If you’re in the market for a mortgage today, here is my take on how the forecast above might guide your decision-making process:

  • The risk premiums that pushed mortgage rates higher at the start of the current crisis are waning but are not yet gone.
  • We don’t know when, or even if, those risk premiums will fully dissipate, but at some point they should. If that happens, and/or the long-term forces listed above continue to exert downward pressure on our mortgage rates as expected, they will likely reach record lows.
  • If you need a mortgage soon, the key objective is to maintain flexibility so you can take advantage of lower rates if they continue to fall.
  • The best ways to do that are either with a variable-rate mortgage, or with a fixed-rate mortgage that isn’t encumbered with exorbitant penalties.

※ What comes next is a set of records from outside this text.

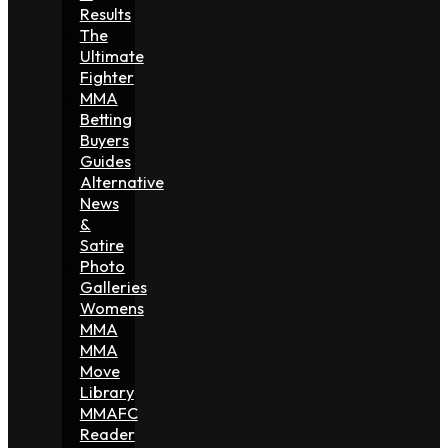
Results
The
Ultimate
Fighter
MMA
Betting
Buyers
Guides
Alternative
News
&
Satire
Photo
Galleries
Womens
MMA
MMA
Move
Library
MMAFC
Reader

Of those two options, both of which achieve the objective, I think variable-rate mortgages will prove to be the better choice for most borrowers for three reasons (which I wrote about in more detail here):

  1. Today’s variable rates are lower than their fixed-rate equivalents and don’t appear likely to rise any time soon.
  2. Variable rates come with a free option to convert to a fixed rate at any time. If fixed rates fall as expected, you may be able to convert down to a lower fixed rate.
  3. The penalty to break most variable rates is only three months’ interest (whereas fixed-rate penalties are calculated using the greater of three months interest or the potentially expensive interest-rate differential penalty).

I will close this post by reminding readers that while I think it is now pretty much inevitable that record low mortgage rates are on the way, this is a forecast, not a guarantee.

As Yogi Berra once said, “It’s tough to make predictions, especially about the future.”